**任务要求**
从下列各行中摘录出含有单词“from”的所有行，并逐字抄出。

---

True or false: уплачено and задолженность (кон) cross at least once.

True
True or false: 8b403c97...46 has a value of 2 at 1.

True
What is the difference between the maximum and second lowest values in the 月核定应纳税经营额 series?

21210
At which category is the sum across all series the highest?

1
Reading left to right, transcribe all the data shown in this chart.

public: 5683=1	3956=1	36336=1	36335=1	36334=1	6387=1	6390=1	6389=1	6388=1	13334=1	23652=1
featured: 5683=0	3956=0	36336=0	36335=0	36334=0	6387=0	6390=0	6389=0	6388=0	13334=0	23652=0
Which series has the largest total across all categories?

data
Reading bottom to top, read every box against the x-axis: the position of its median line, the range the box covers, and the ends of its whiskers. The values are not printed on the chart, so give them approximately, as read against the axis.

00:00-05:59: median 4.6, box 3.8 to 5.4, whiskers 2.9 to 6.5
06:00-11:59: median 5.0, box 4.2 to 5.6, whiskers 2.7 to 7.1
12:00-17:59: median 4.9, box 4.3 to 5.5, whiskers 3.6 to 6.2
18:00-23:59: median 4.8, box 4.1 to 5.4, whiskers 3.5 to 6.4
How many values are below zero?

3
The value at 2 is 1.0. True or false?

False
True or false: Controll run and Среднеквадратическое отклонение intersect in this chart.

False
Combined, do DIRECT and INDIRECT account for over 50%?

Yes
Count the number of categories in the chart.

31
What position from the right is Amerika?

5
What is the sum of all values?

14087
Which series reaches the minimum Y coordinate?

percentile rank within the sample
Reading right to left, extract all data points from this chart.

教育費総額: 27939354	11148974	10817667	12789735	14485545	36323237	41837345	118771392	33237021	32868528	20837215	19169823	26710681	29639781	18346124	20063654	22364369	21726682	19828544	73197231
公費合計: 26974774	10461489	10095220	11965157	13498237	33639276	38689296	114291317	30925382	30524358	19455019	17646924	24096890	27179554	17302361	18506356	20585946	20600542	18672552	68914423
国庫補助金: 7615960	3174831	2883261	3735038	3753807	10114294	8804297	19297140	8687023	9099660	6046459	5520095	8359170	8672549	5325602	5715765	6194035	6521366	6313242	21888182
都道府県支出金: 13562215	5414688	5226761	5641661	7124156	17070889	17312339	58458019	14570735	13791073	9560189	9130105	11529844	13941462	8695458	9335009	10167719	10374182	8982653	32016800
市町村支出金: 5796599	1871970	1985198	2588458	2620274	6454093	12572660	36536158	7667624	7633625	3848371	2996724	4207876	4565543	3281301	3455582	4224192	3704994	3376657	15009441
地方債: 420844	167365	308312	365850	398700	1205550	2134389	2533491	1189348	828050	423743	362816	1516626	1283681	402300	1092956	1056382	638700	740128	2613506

---

**任务解答**
What position from the right is Amerika?
Reading right to left, extract all data points from this chart.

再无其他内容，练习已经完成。